Aujourd’hui nous nous prononçons sur la première partie du projet de loi de finances (PLF) pour 2013. Avec la majorité de mes collègues centristes, j’ai choisi de voter contre le volet « Recettes ».

Pour réduire notre déficit, nous devons d’une part  diminuer nos dépenses publiques et, d’autre part, relancer notre croissance. Or, les mesures prévues par ce collectif budgétaire vont majoritairement peser sur les classes moyennes et les entreprises. Et en plus la prévision de croissance est irréaliste.

Pour soutenir la compétitivité de ses entreprises, la France a besoin de réformes structurelles. Le Gouvernement a ébauché un « Pacte pour la Compétitivité et l’emploi », suite au rapport Gallois, mais qui ne sera traduit que dans un prochain collectif. Dès lors, il me semblerait incohérent de voter aujourd’hui un texte qui doit être rectifié d’ici quelques semaines.   

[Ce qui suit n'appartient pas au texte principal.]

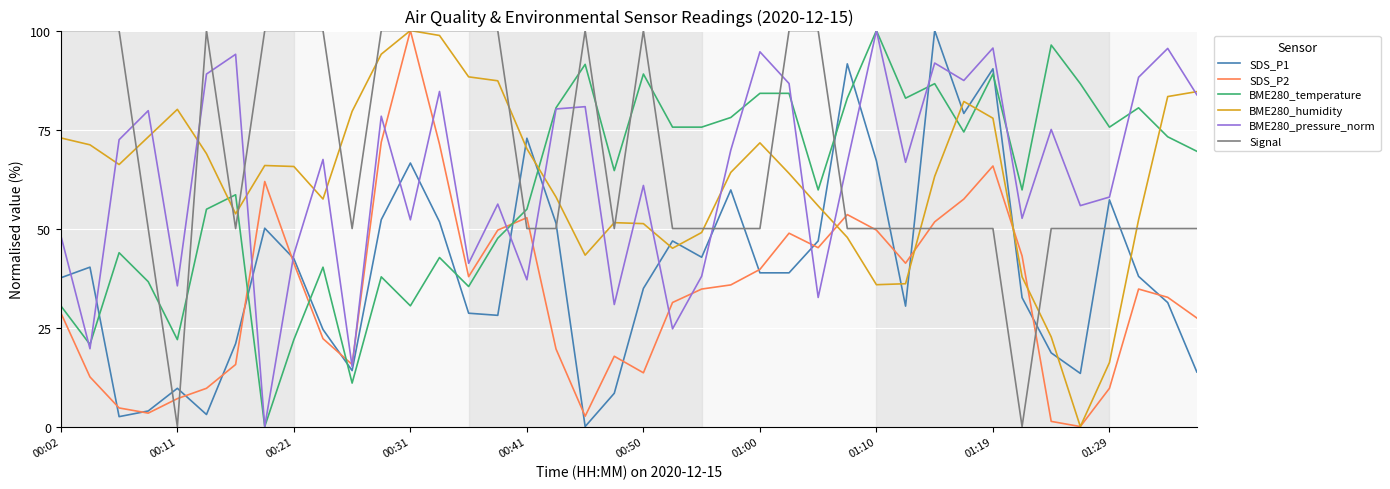

What is the greatest value displayed?

100.0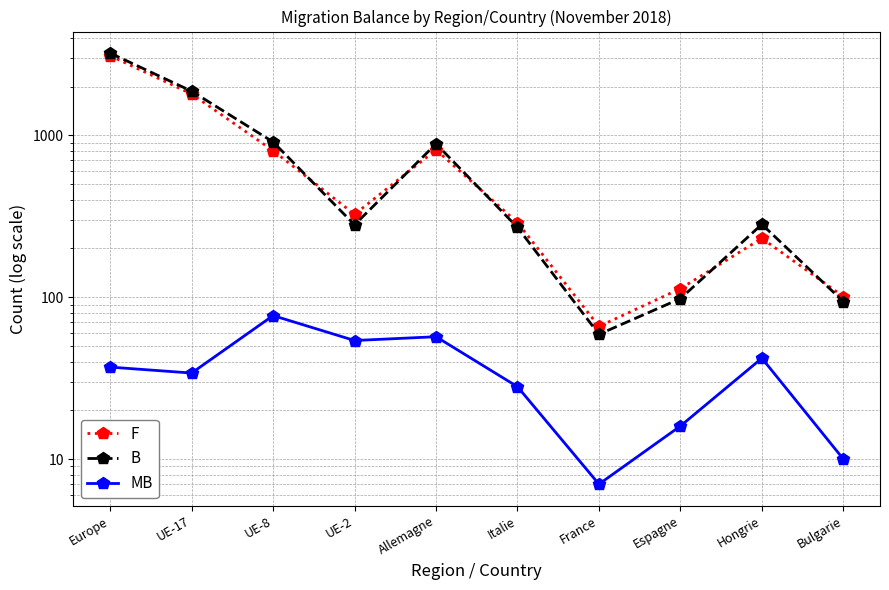

True or false: B and MB cross at least once.

False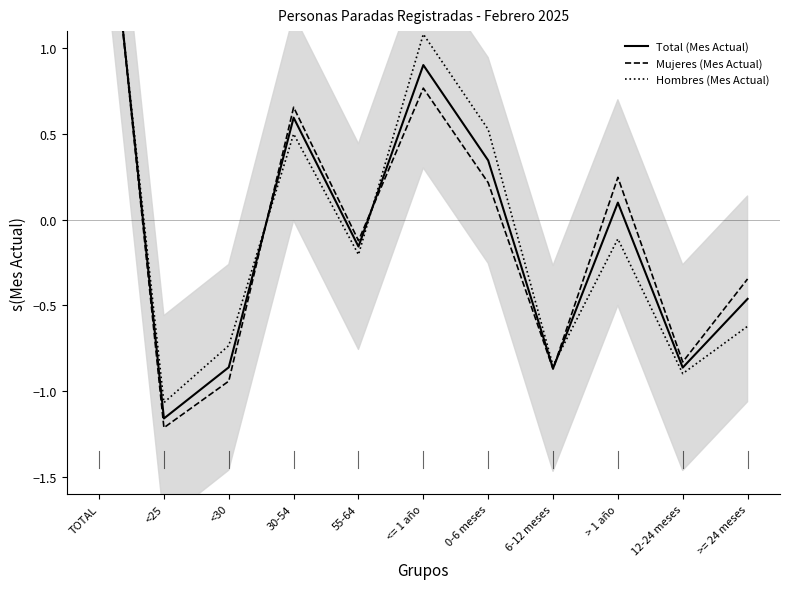

How many data points in Total (Mes Actual) are above 0?

5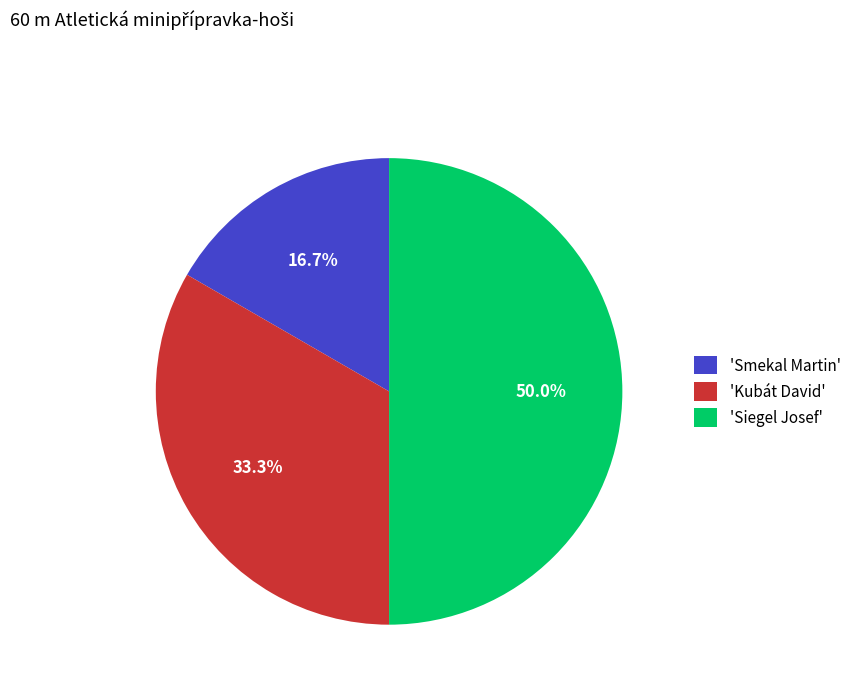

What portion of the pie excludes 'Siegel Josef'?

50.0%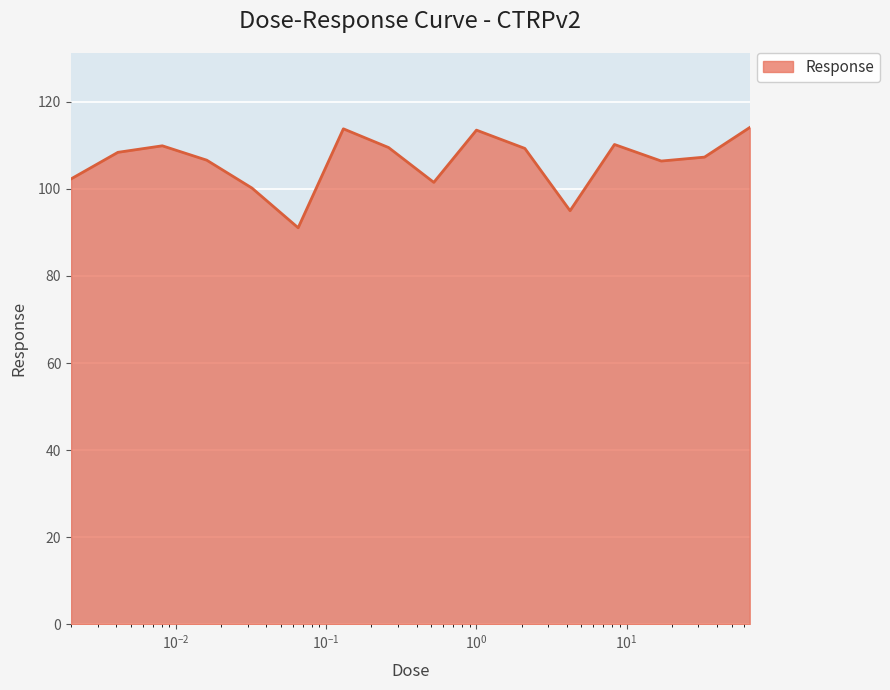

What is the greatest value displayed?

114.1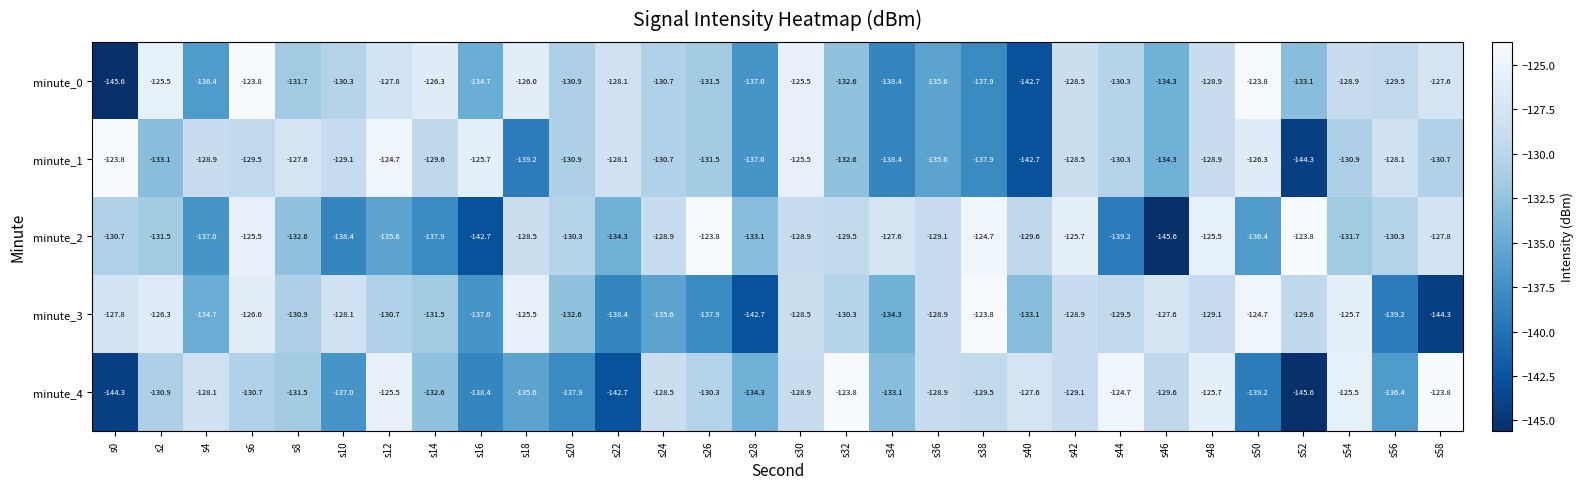

Read the minute_0 value at s12.

-127.8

Je regrette également l’évolution de la discussion en séance. En effet, quand j’ai défendu mes amendements en séance, que ce soit sur le crédit d’impôt musique ou la contribution à l’audiovisuel public, la majorité sénatoriale s’est montrée très contradictoire. Sur le fond elle semblait d’accord mais elle votait quand même contre. J’ai également constaté que le Gouvernement s’oppose à tous les amendements qui n’émanent pas du groupe socialiste.

Ce même comportement, lors de l’examen du projet de loi de financement de la Sécurité Sociale, nous avait déjà conduit à rejeter le texte. Il est regrettable que le Gouvernement s’entête à refuser toutes nos propositions, quel que soit le véhicule budgétaire. S’il a l’ambition de faire adopter un de ces textes au Sénat, il est temps qu’il accepte la discussion.